Kedua, kata dia, sanksi yang berat atas pelanggaran tersebut harus jelas, terukur, dan nyata. Sanksi menjadi kewenangan Bawaslu dan wajib dipatuhi oleh pejabat yang bersangkutan jika terbukti melanggar.
"Selama ini, tanpa sanksi yang berat dan jelas, presiden dan para menteri bisa seenaknya mempengaruhi pilihan politik rakyat dengan menggunakan fasilitas negara dan memanfaatkan kewenangannya secara terbuka untuk tujuan elektoral," ujar politikus Partai Kebangkitan Bangsa (PKB) ini.
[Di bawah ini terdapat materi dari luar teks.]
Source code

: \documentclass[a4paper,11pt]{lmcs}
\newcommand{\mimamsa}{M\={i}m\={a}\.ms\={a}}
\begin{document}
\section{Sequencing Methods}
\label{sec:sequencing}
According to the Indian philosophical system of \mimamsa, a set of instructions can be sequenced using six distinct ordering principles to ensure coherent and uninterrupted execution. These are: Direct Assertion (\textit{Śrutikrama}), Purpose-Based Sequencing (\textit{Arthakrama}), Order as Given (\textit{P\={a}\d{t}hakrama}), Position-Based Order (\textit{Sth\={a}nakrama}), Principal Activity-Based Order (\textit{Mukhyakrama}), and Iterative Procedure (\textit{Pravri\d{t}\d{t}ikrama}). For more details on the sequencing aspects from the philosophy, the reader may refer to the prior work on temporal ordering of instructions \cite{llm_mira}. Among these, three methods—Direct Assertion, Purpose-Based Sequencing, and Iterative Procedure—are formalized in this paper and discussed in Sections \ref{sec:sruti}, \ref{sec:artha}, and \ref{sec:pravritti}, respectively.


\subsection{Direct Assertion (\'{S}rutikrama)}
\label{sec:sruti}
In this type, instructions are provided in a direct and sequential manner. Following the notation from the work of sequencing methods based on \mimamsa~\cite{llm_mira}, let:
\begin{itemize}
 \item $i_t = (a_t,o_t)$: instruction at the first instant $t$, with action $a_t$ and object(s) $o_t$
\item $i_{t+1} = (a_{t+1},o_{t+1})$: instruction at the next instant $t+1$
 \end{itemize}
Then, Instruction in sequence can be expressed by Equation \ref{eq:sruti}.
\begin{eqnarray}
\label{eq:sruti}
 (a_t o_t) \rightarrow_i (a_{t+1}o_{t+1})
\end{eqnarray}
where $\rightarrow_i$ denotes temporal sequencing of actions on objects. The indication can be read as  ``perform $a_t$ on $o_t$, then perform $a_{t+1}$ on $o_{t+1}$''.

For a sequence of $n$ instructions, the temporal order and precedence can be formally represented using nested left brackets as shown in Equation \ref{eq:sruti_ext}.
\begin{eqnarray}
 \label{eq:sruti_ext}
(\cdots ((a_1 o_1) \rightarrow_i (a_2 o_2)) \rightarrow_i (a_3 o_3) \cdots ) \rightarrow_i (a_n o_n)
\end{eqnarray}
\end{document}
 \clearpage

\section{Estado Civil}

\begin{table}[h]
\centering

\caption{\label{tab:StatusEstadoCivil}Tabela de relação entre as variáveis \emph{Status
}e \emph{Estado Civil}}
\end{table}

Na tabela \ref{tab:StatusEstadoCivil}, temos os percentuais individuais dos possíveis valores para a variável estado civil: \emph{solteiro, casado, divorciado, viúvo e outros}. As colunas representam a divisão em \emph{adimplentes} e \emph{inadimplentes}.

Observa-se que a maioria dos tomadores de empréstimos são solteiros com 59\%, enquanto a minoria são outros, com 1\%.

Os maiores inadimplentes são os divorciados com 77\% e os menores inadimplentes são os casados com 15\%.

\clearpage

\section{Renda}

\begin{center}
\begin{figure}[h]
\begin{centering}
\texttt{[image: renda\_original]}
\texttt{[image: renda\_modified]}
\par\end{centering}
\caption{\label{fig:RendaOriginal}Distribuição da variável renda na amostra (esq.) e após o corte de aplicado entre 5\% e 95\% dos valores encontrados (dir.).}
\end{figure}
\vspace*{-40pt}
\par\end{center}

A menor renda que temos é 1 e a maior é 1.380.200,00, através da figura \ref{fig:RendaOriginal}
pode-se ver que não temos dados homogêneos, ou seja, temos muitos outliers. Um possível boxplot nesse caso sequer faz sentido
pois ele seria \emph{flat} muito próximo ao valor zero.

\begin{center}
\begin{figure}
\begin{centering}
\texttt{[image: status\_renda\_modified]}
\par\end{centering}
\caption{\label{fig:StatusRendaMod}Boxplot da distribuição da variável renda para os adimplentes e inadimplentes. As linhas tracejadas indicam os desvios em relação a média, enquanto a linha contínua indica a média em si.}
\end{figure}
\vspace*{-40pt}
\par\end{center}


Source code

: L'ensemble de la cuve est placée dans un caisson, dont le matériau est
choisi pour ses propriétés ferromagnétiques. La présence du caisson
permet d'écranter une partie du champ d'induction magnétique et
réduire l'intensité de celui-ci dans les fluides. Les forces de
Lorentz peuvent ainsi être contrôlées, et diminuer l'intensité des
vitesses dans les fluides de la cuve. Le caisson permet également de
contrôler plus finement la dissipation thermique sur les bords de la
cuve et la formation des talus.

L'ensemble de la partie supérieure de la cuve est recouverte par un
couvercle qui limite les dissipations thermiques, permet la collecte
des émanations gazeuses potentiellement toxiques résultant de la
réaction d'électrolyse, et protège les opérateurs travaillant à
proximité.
Ketiga, pembagian bansos, beasiswa, sertifikat tanah, uang, dan peresmian-peresmian sarana atau prasarana yang berdampak pada masyarakat harus diatur ulang waktunya agar tidak tumpang tindih pada masa-masa kampanye.
"Tentu saja masih banyak aspek lainnya yang harus direvisi dalam UU Pemilu, termasuk lemahnya penegakan hukum terhadap pelaku politik uang dalam pemilu. Fenomena ini harus dicari akar masalahnya agar konstruksi UU Pemilu mampu menjawab soal ini," tuturnya.